■ Source text:
((

Notes from Diamond Mountain Planning Session 4/12/05-4/13/05

Pupose for this Session

To weave spirituality, ethics, and care for this place into an appropriate container for developing this land

In a way that grows our understanding, capability, and commitment with regard to • Who this land is, • Who it invites us to be, and • The relationship we are being called into

So that our actions can increasingly honor the land and arise more and more in harmony with our spiritual practice.


Potential for Relationship to Place

The land at Diamond Mountain is inherently diverse. Because of its geological history, layers of sediment and rock were deposited and then uplifted, folding and splitting to leave behind a varied terrain with numerous pockets of different soils and microclimates. This diversity of landform, soils, and microclimate once supported a rich community of grasslands and oak forest, with all of its associated plant, fungal, and animal species. Over long periods of time, indigenous people adapted their culture and lifeways to nurture and be nurtured by this rich biotic community, achieving a dynamic balance with place.

This balance was radically disrupted in the latter part of the 19th century—with the introduction of the railroad that enabled intensive cattle raising, and with the sudden need for large quantities of firewood to supply a nearby steam powered quarry and Fort Bowie. These disruptions initiated a downward spiral of desertification from which the land has never recovered.

As Diamond Mountain is developed, the rapid infusion of capital (financial, material, and human) into this landscape carries with it the potential to initiate processes of regeneration and healing for the land and for all who come here. It also carries the potential to continue the degradation and destruction of the last century and a half. The difference will lie in the community’s vision and will, its ability to listen to and learn from the land, and its willingness to engage in regenerative planning, construction, and ongoing patterns of use with regard to this site. In other words, Diamond Mountain will need to engage in a lifelong learning and teaching process about how to live in harmony with place. Diamond Mountain will change and be changed by its relationship to this land.

Happily, the emerging culture of the Diamond Mountain community is predisposed to act regeneratively. The land is a living being, one that has been wounded and suffers. It is the mother of the community. Healing this land, entering into a relationship of respect and caring and humble appreciation, is completely consistent with the values and spiritual practice of the community, and is an expression of practice and service in the world. In turn, she will nurture the people who come here, through the springs and woodlands and animals who return. And through the softening of climate and living conditions that result from restoring a vibrant and healthy living system in the drylands of the southwest.

As planning proceeds, it will be important to understand that much of the Diamond Mountain site, especially where the main public areas have begun to take shape, lies at the center of a vortex, or concentration and dispersion pattern within the overall land form. Flows at this center will tend to be highly concentrated and potentially destructive. These flows could include flooding from runoff, fire, wind, cold air drainage, wild life traffic patterns, etc. All of these things will need to be taken into account in describing an appropriate pattern of settlement for the land.

))

■ Goal of the exercise: Write the next part of the Diamond Mountain planning notes, starting right after the paragraph about concentrated flows at the center of the land form.

■ Listed records:
((

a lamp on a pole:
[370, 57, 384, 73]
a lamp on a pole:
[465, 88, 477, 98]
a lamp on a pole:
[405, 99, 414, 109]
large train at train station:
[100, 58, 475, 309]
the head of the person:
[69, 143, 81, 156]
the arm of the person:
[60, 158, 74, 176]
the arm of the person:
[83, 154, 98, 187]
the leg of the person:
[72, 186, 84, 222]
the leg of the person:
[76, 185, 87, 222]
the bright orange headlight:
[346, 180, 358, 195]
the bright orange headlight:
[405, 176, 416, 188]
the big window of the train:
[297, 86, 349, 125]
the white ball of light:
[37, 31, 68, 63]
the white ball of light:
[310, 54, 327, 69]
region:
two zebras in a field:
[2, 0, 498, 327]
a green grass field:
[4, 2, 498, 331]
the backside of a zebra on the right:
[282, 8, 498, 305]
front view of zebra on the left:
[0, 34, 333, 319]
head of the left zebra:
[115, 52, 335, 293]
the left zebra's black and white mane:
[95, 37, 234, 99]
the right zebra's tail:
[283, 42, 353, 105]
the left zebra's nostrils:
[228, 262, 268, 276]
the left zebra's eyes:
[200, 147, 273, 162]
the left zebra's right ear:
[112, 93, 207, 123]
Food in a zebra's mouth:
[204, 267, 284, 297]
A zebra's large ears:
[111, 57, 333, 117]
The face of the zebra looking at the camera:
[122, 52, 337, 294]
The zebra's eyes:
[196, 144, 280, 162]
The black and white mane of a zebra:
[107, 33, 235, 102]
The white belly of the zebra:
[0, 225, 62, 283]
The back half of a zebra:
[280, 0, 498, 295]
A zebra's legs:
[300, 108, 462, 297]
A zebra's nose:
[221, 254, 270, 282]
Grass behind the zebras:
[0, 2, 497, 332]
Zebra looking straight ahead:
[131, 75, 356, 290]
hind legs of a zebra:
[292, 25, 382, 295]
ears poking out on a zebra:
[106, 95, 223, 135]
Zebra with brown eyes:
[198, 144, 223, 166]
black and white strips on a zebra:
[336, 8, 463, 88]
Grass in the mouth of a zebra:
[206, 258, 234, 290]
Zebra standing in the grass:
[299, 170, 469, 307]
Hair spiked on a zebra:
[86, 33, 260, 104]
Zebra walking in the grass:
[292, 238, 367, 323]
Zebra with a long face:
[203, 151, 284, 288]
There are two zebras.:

))

■ Response:
Some Guiding Concepts for Development

• Serve, through what we create here, the health and unfolding potential of the land, the people, and spirit. At least three streams of thinking need to be integrated into every aspect of how Diamond Mountain is planned and created. 1.) The land needs to be healed and its full potential for life and abundance enabled. 2.) The people need to be sheltered in a peaceful and relatively easy to maintain environment that allows them to focus on the inner work they come here to do. 3.) And the spirit and the values of the community need to be reflected in the harmony and beauty with which everything is done.

• Create a “story” that enables each participant to understand how to be in relationship to this place and therefore how to contribute to realizing the potential of the whole. The site plan, communications with neighbors and with the county, orientation of students and visitors to the site—all these need to reflect a coherent and evolving understanding of who this place is and what it is becoming.

• Charter a core team to act as stewards for the essence, the values, and the potential of this project. As a project of this scope proceeds, the original intention can easily get lost in the details and complexities of working through a planning and development process. A core team is charged with bringing a whole mind and reflecting all of the key perspectives that need to be present to ensure that the project lives up to its potential, even as the circumstances surrounding it are continually changing. The core team would reflect on and provide guidance to the work of a planning team, a land restoration team, a community relations team, etc.


A Proposed Path Forward

1. Confirm the community’s commitment to engage in a holistic and participatory planning process—in particular speak to members of the planning group, the board, and potential core group members.

2. Solicit a proposal that lays out the stages of the planning process and the consulting that will be required.

3. Identify and solicit funding to cover the costs of planning.